*Compiti da svolgere*.
A. Nel testo su Gaza, a che cosa viene paragonata l'attenzione pubblica in Italia?
B. Copia senza modifiche il brano del testo su Gaza che inizia con «Il copione è» e arriva fino a «alleanze, narrative, convenienze.».

*Testo di riferimento*.
Il copione è sempre lo stesso. Una fiammata di indignazione, qualche piazza piena, slogan, bandiere, foto condivise ovunque e poi il silenzio. Su Gaza l’attenzione pubblica in Italia (e non solo) sembra funzionare come una sirena d’allarme: suona forte, fa tremare i vetri, poi qualcuno la spegne e si torna a dormire. Solo che mentre noi “archiviamo” la realtà continua.
Gaza, dopo la solidarietà è tornato il silenzio: e intanto l’orrore resta
Dopo le manifestazioni di solidarietà è tornata la nebbia: meno titoli, meno urgenza. Gaza sparisce dal radar quando non “rende” abbastanza, quando diventa troppo complicata da spiegare, quando disturbare troppo a lungo rischia di incrinare alleanze, narrative, convenienze.
La sofferenza non si mette in pausa perché l’opinione pubblica si è stancata.
Il silenzio è una scelta politica e mediatica
Il silenzio non è neutro. È una scelta. È il modo di dire: “Non ci interessa abbastanza”. Le piazze hanno detto “ci siamo”, ma poi il “ci siamo” non si è trasformato in pressione continua su istituzioni, partiti, governo, Parlamento europeo, organismi internazionali. Senza continuità, la solidarietà diventa un evento, non un impegno.
Gaza è un luogo reale, con famiglie reali, con una popolazione intrappolata in una spirale di morte e di disperazione.
Chiudere il tema in un cassetto significa normalizzare l’inaccettabile. Il silenzio su Gaza non è una pausa: è una resa. È l’idea che ci si possa abituare a tutto, persino alla distruzione.

*Dati forniti*.

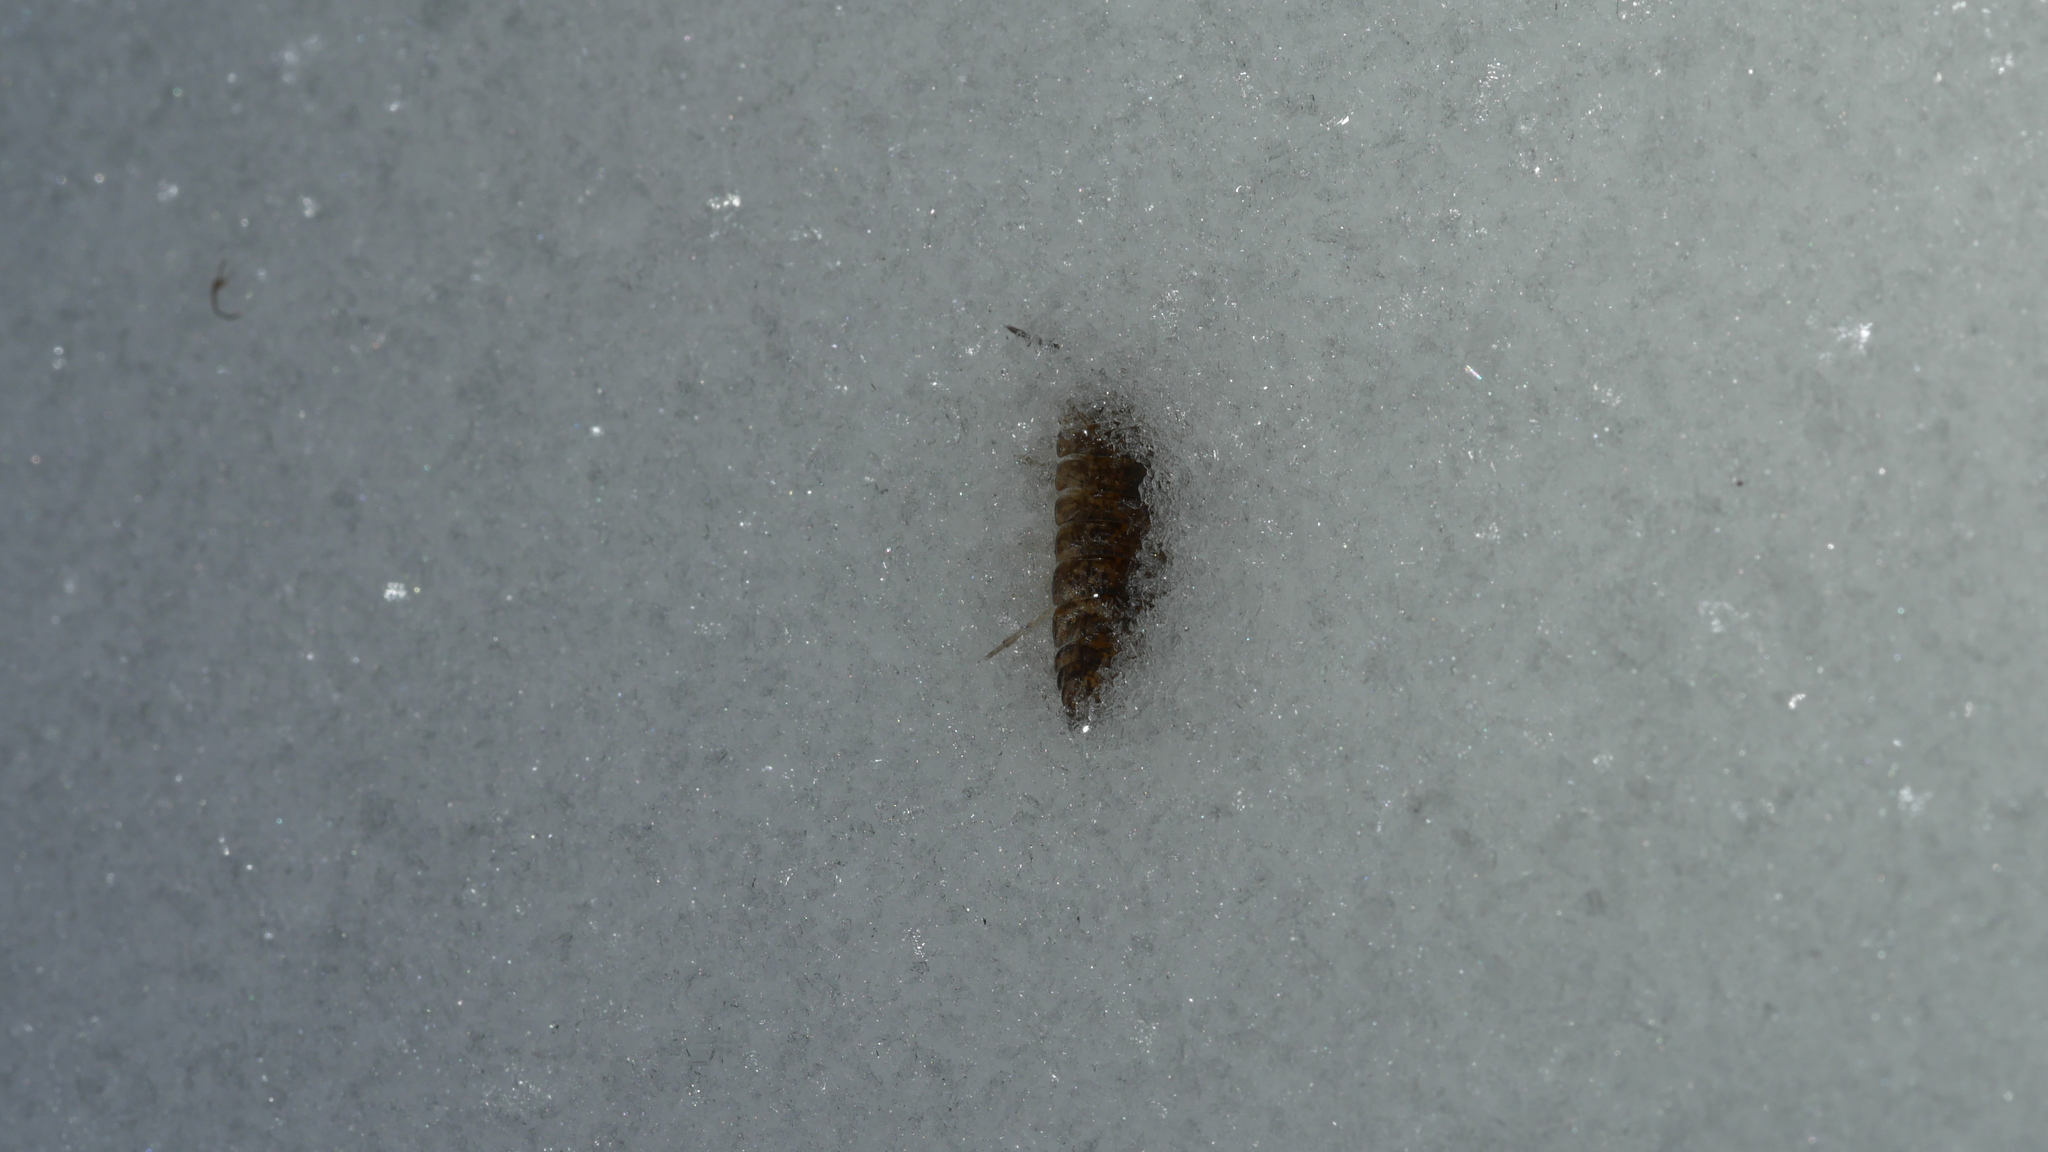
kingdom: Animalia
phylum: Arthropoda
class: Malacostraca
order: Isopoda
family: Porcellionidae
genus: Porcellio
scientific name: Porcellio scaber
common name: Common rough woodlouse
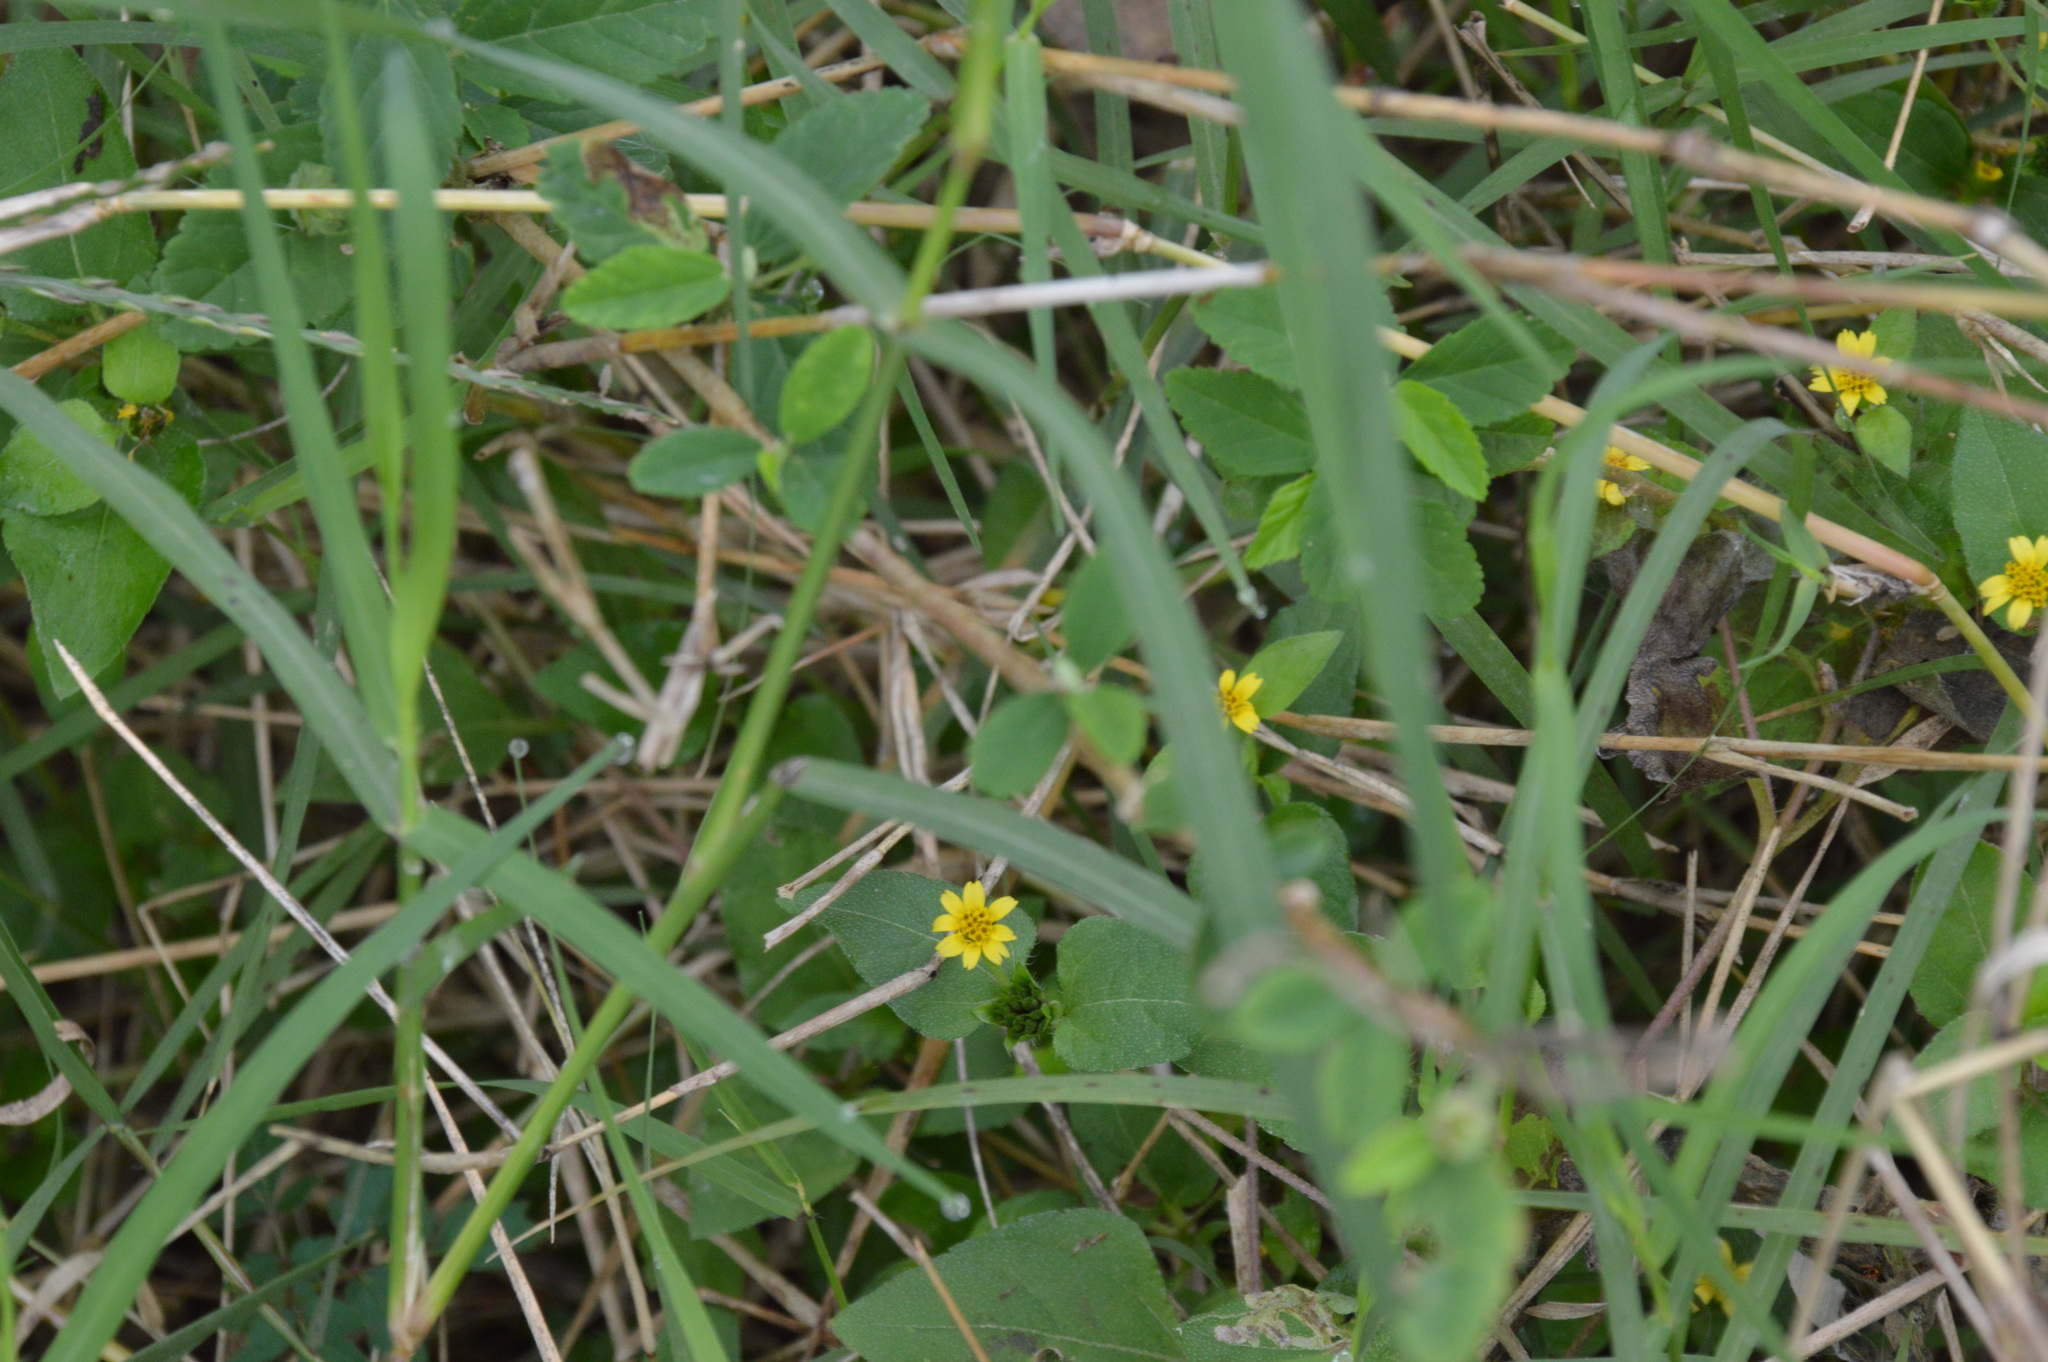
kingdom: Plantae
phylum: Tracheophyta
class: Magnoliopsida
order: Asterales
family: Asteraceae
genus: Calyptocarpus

*Risposte in ordine*.
A. A una sirena d'allarme, che suona forte e fa tremare i vetri, poi qualcuno la spegne e si torna a dormire.

B.
Il copione è sempre lo stesso. Una fiammata di indignazione, qualche piazza piena, slogan, bandiere, foto condivise ovunque e poi il silenzio. Su Gaza l’attenzione pubblica in Italia (e non solo) sembra funzionare come una sirena d’allarme: suona forte, fa tremare i vetri, poi qualcuno la spegne e si torna a dormire. Solo che mentre noi “archiviamo” la realtà continua.
Gaza, dopo la solidarietà è tornato il silenzio: e intanto l’orrore resta
Dopo le manifestazioni di solidarietà è tornata la nebbia: meno titoli, meno urgenza. Gaza sparisce dal radar quando non “rende” abbastanza, quando diventa troppo complicata da spiegare, quando disturbare troppo a lungo rischia di incrinare alleanze, narrative, convenienze.